Believe it or not, you can now replace the meat with mushroom, breadcrumbs, tofu, and spices with this awesome recipe. Jazz up your meal with these easy-peasy steps.

Did You Know?

Low in calories and fat and cholesterol-free, mushrooms contain a modest amount of fiber and over a dozen minerals and vitamins, including copper, potassium, magnesium, zinc and a number of B vitamins such as folate.

Ingredients:

  • 4 tablespoons extra-virgin olive oil
  • ¾ cup finely diced onion
  • Pinch sea salt, plus 1/2 teaspoon and more to taste
  • 2 cups thinly sliced mushrooms, about 4 ounces
  • 3 cloves garlic, roughly chopped
  • 1/4 teaspoon red pepper flakes
  • 1 (14-ounce) package extra firm tofu, drained and crumbled
  • 1 large egg
  • 1/4 cup dry bread crumbs
  • 1 tablespoon finely chopped parsley leaves
  • Freshly ground black pepper
  • 1/2 cup all-purpose flour
  • Simple and Quick Tomato Sauce, to serve, recipe follows
  • Spaghetti, to serve

Simple and Quick Tomato Sauce:

  • 1 (28-ounce) can organic plum tomatoes with juice
  • 1/2 teaspoon kosher salt
  • 1/2 teaspoon dried oregano
  • Freshly ground black pepper
  • 1 small clove garlic, peeled and crushed
  • 6 large basil leaves

Directions:

  1. In a medium skillet over medium heat, warm 2 tablespoons of the oil.
  2. Add the onion and a pinch of salt.
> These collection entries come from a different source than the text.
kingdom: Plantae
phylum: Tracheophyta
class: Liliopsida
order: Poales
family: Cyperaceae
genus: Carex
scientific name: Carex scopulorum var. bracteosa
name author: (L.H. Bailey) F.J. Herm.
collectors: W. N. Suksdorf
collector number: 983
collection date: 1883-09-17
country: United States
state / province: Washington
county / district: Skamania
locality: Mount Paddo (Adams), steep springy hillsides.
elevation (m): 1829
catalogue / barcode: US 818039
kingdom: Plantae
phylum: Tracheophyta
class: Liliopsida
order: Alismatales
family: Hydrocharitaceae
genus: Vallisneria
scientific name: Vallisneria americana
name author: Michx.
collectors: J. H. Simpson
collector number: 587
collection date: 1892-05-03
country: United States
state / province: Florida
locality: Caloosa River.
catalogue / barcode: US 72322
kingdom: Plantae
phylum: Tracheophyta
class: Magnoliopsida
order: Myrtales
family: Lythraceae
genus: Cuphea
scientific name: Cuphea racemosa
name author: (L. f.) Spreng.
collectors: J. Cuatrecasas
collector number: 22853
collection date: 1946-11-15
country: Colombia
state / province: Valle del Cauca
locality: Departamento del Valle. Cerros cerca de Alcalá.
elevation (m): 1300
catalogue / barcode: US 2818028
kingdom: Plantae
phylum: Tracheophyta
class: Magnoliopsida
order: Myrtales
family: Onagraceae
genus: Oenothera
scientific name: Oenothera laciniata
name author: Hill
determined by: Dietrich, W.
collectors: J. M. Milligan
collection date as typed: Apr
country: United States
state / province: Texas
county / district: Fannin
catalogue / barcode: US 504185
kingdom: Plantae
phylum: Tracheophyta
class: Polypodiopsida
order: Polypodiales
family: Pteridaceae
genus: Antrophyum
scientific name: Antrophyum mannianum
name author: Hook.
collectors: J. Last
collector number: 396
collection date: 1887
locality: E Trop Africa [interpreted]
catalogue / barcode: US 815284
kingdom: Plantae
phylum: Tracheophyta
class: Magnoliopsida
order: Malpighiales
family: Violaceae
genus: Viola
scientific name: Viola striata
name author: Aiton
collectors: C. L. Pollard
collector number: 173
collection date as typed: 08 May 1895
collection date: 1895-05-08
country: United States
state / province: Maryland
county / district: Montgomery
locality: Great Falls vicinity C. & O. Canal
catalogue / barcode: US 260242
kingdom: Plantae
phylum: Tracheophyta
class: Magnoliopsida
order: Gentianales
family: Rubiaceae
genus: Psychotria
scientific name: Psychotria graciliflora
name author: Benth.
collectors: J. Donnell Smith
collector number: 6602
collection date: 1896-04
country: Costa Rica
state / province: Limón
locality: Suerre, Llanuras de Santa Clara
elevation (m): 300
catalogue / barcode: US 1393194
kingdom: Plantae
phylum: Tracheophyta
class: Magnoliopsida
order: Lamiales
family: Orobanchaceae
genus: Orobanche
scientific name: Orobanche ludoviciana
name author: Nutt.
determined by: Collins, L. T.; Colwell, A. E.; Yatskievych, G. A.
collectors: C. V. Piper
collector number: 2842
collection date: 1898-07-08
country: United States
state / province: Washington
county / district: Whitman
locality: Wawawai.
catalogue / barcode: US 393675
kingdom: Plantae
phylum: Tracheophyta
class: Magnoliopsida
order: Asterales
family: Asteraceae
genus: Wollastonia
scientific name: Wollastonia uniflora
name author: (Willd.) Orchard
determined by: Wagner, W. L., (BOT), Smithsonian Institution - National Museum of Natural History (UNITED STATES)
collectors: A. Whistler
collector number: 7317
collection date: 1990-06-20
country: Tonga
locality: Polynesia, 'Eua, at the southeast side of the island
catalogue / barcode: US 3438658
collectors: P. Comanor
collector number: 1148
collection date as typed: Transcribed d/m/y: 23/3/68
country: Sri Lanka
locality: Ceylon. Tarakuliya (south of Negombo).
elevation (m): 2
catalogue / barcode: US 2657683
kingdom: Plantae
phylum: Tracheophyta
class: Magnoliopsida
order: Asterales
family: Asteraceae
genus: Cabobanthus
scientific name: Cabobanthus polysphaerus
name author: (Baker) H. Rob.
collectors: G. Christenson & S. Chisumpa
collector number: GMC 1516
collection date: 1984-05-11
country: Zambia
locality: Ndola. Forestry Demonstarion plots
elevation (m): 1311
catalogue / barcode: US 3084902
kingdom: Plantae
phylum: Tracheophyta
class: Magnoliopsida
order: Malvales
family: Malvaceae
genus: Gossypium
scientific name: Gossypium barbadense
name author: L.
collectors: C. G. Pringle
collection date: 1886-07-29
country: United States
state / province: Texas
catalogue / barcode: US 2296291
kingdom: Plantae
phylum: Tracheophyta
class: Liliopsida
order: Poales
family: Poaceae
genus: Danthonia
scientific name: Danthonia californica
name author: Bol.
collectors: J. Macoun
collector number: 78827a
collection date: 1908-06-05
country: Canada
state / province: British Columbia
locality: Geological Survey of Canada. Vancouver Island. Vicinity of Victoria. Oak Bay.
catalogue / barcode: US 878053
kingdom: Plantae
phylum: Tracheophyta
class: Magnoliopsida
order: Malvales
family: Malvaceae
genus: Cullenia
Cook until softened, about 3 to 5 minutes.
  3. Add the mushrooms, garlic, and red pepper flakes. Raise the heat to high and cook, stirring frequently, until the mushrooms have given off their juices and are lightly caramelized, about 4 to 5 minutes.
  4. Transfer the vegetables to the work bowl of a food processor. Add the tofu, egg and 1/2 teaspoon of salt and pulse to combine. Add the breadcrumbs and parsley and pulse to combine again.
  5. Scrape the mixture into a bowl and season with plenty of freshly ground black pepper. Spread the flour on a plate.
  6. Moisten your hands with water and form the tofu mixture into 1 1/2-inch balls. Lightly coat the balls in flour and put them onto a baking sheet or large plate.
  7. In a large skillet over medium heat, warm the remaining 2 tablespoons oil. Add the balls and cook them until browned all over, about 3 to 4 minutes on each side. Add the tomato sauce to the pan and simmer until the balls are firm and cooked through, about 15 minutes. Serve with your favorite pasta.
  8. For your tomato sauce, put all the ingredients into the bowl of a food processor and pulse to form a rough puree with flecks of basil.